Required actions:
[1] In the Databricks pipeline page, turn the paragraph that begins "Add widgets to the bronze ingest notebook" into a short bulleted list that keeps its main facts.
[2] According to the Databricks pipeline page, what default value is set for the 'write_mode' widget?
[3] Decide whether each statement agrees with the Databricks pipeline page. Answer yes or no, and quote the words from the page that settle it.
(a) The orchestrator notebook reads the raw CSV file.
(b) Widget values are all strings.
(c) The write mode widget offers both overwrite and append.

Passage shown: Begin

We will modularize the Day 2 ecommerce pipeline into three separate notebooks (Bronze, Silver, Gold) and wire them together using a parameterized orchestrator notebook and a Databricks Job.

Notebook Structure We Are Building
Workspace folder: /Users/you@email.com/ecommerce/

  00_orchestrator.ipynb     <- Master notebook: reads params, calls all three steps
  01_bronze_ingest.ipynb    <- Reads raw CSV, writes Bronze Delta table
  02_silver_clean.ipynb     <- Reads Bronze, validates, deduplicates, writes Silver
  03_gold_features.ipynb    <- Reads Silver, builds user feature table, writes Gold


# Add Widget Parameters to Notebook
> What We Are Doing
> - Add widgets to the bronze ingest notebook so it accepts: the source data path, the target database, and a processing date. This makes the notebook reusable — the same notebook processes Oct data today and Nov data tomorrow, driven by Job parameters.


In [0]:
# Define all widget parameters at the TOP of the notebook
# Always define widgets in the very first cell — Jobs inject parameters before execution

dbutils.widgets.text(
    name         = 'catalog',
    defaultValue = 'ecommerce',
    label        = 'Unity Catalog Name'
)

dbutils.widgets.text(
    name         = 'run_date',
    defaultValue = '2026-02-25',
    label        = 'Processing Date (YYYY-MM-DD)'
)

dbutils.widgets.dropdown(
    name         = 'write_mode',
    defaultValue = 'overwrite',
    choices      = ['overwrite', 'append'],
    label        = 'Write Mode'
)

print('Widgets registered successfully')


Widgets registered successfully


In [0]:
#  Read widget values and cast to correct types
# IMPORTANT: All widget values are strings — always cast explicitly

CATALOG    = dbutils.widgets.get('catalog')
RUN_DATE   = dbutils.widgets.get('run_date')
WRITE_MODE = dbutils.widgets.get('write_mode')

print(f'CATALOG:    {CATALOG}')
print(f'RUN_DATE:   {RUN_DATE}')
print(f'WRITE_MODE: {WRITE_MODE}')


# # Set the active database
# spark.sql(f'CREATE DATABASE IF NOT EXISTS {TARGET_DATABASE}')
# spark.sql(f'USE {TARGET_DATABASE}')

Passage shown: End
Material supplied: Begin

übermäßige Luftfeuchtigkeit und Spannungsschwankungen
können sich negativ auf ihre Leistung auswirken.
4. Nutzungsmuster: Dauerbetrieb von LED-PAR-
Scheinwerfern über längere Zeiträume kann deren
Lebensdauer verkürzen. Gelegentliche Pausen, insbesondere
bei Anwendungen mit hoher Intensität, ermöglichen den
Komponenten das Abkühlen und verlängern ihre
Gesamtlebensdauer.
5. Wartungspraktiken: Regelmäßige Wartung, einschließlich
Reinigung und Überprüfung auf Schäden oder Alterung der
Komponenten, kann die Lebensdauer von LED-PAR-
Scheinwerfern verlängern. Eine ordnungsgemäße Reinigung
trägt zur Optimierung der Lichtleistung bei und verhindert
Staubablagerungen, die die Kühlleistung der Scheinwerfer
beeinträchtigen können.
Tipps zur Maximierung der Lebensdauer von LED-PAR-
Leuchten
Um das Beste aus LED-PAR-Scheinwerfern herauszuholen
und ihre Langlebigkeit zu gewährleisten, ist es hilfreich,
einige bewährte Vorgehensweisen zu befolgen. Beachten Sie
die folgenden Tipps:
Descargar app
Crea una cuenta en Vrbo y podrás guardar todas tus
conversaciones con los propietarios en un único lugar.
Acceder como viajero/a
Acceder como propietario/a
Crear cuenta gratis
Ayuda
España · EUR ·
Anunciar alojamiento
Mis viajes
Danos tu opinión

Material supplied: End
Material supplied: Begin

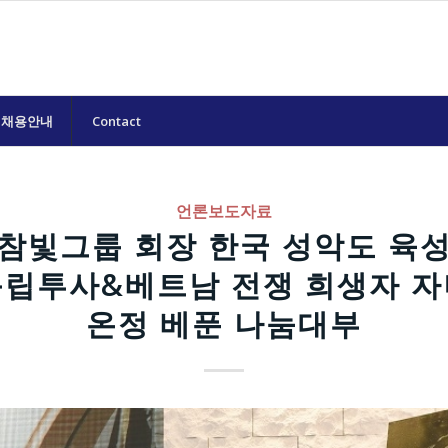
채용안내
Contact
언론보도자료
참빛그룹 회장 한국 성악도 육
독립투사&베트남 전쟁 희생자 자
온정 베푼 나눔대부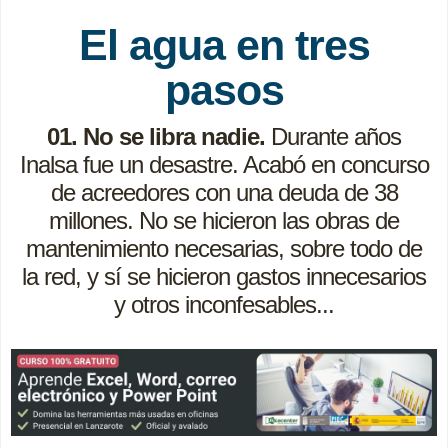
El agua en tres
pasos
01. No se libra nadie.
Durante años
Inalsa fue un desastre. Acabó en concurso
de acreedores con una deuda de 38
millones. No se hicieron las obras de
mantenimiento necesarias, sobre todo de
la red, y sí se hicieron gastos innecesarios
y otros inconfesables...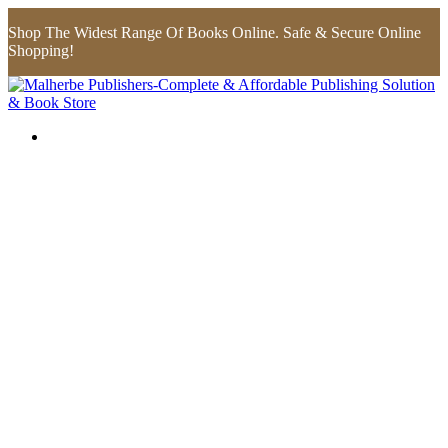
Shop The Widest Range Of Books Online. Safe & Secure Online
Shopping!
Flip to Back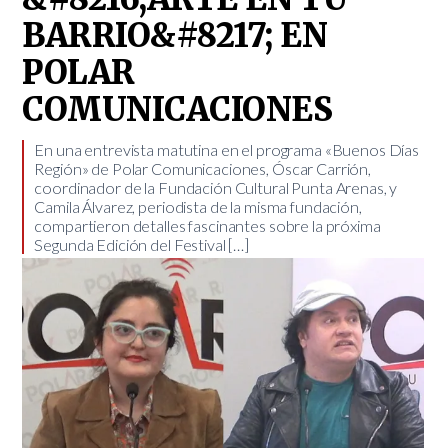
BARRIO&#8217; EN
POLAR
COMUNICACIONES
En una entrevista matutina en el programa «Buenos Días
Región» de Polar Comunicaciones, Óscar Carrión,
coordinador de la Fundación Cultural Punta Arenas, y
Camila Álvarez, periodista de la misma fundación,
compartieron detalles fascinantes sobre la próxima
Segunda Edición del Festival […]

Material supplied: End

Per-task answers:
[1]
- Widgets go into the bronze ingest notebook.
- They let it take a source data path, a target database and a processing date.
- The notebook becomes reusable: the same one handles Oct data today and Nov data tomorrow.
- Job parameters drive which data it processes.

[2] 'overwrite'

[3]
(a) No. "Master notebook: reads params, calls all three steps"
(b) Yes. "All widget values are strings — always cast explicitly"
(c) Yes. "['overwrite', 'append']"